# EXCERPT TO READ
Matching multiple regex groups in Javascript

Your regex is an example of how repeated capturing group works: (ab)+ only captures the last occurrence of ab in an abababab string.

In your case, you may perform two steps: 1) validate the input string to make sure it follows the pattern you want, 2) extract parts from the string using a g based regex.

To validate the string you may use

/^#[^|]+\|[^|]+(?:\|[^|]+\|[^|]+)*$/

See the regex demo. It is basically your original regex but it is more efficient, has no capturing groups (we do not need them at this step), and it does not allow | at the start / end of the string (but you may add \|* after # and before $ if you need that).

Details

• ^# - # at the start of the string
• [^|]+ - 1+ chars other than |
• \| - a |
• [^|]+ - 1+ chars other than |
• (?:\|[^|]+\|[^|]+)* - 0+ sequences of
  • \| - a | char
  • [^|]+\|[^|]+ - 1+ chars other than |, | and again 1+ chars other than |
• $ - end of string.

To extract the pairs, you may use a simple /([^|]+)\|([^|]+)/ regex (the input will be the substring starting at Position 1).

Whole solution:

var s = "#something|somethingelse|morestuff|evenmorestuff";
var rx_validate = /^#[^|]+\|[^|]+(?:\|[^|]+\|[^|]+)*$/;
var rx_extract = /([^|]+)\|([^|]+)/g;
var m, result = [];
if (rx_validate.test(s)) {
  while (m=rx_extract.exec(s.substr(1))) {
    result.push([m[1], m[2]]);
  }
}
console.log(result);
// or just pairs as strings
// console.log(s.substr(1).match(rx_extract));
// => [ "something|somethingelse",  "morestuff|evenmorestuff" ]

# SOURCE DATA
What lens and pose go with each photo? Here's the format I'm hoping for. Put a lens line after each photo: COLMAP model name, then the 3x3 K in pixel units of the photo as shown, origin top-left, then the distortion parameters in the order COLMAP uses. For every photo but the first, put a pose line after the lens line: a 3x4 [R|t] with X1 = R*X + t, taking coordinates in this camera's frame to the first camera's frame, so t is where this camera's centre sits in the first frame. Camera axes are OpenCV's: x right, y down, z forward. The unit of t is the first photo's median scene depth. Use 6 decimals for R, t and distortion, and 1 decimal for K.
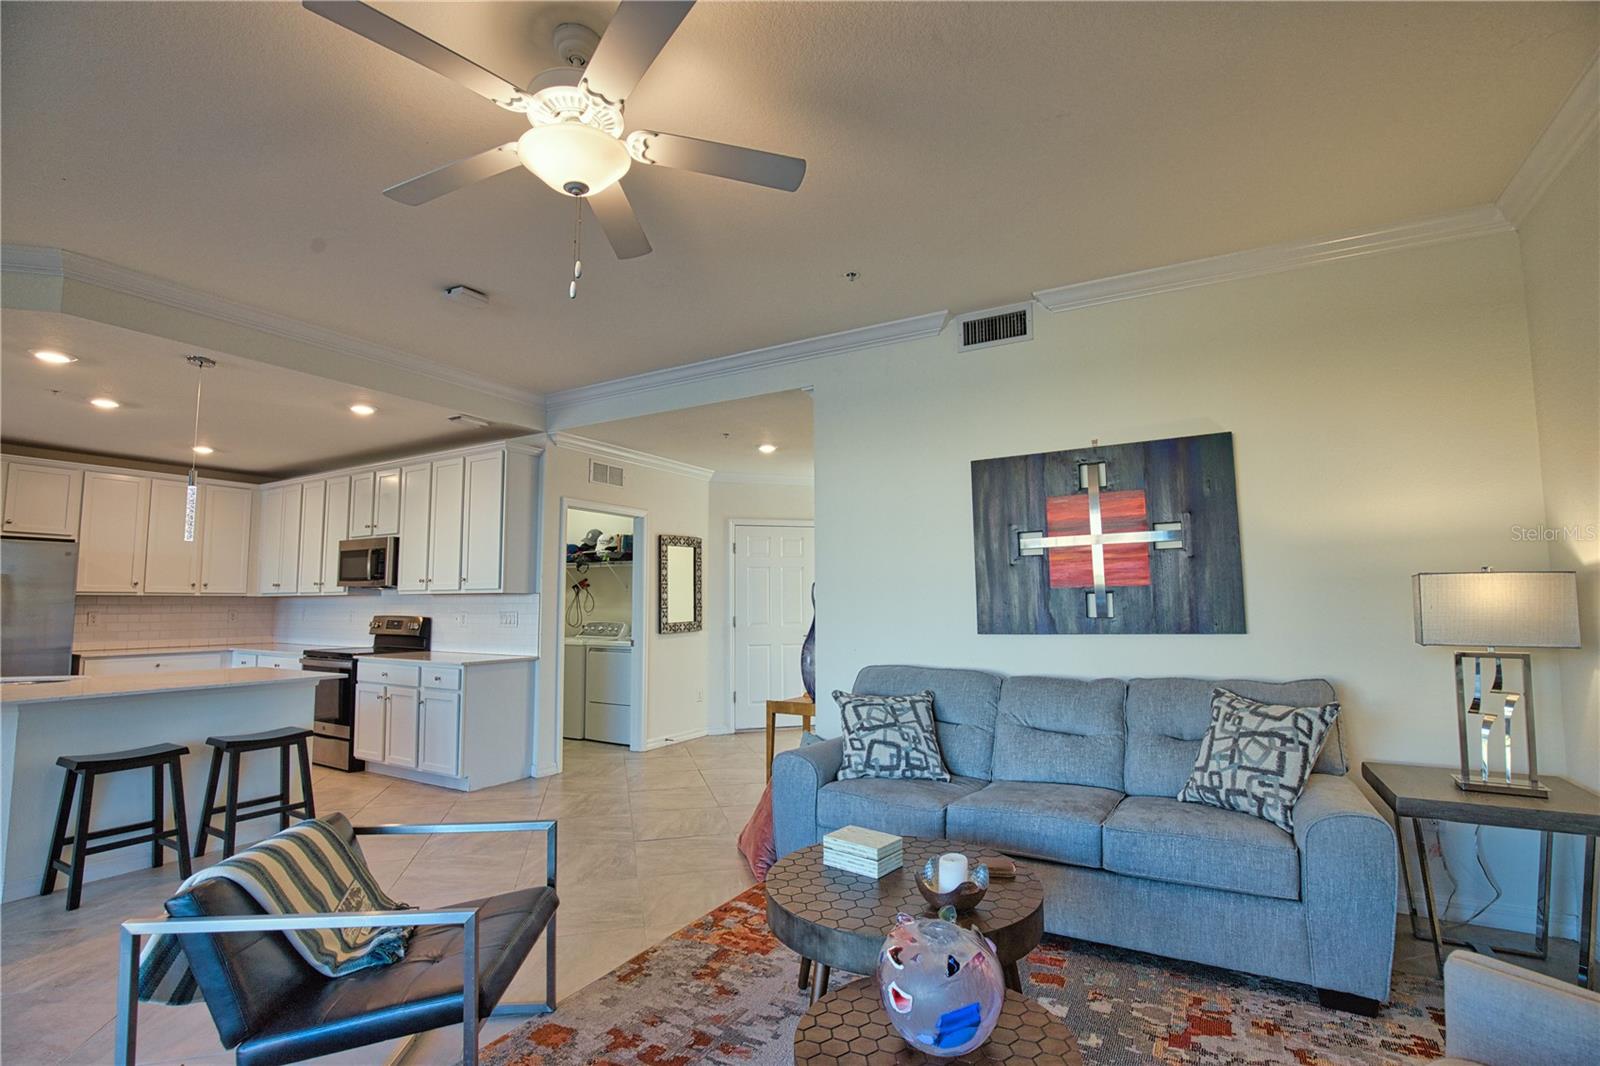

# AIM OF THE EXERCISE
According to the regex answer, what does the capturing group (ab)+ capture when applied to an abababab string? The data has no role in this exercise.

# COMPLETED EXERCISE
It captures only the last occurrence of ab.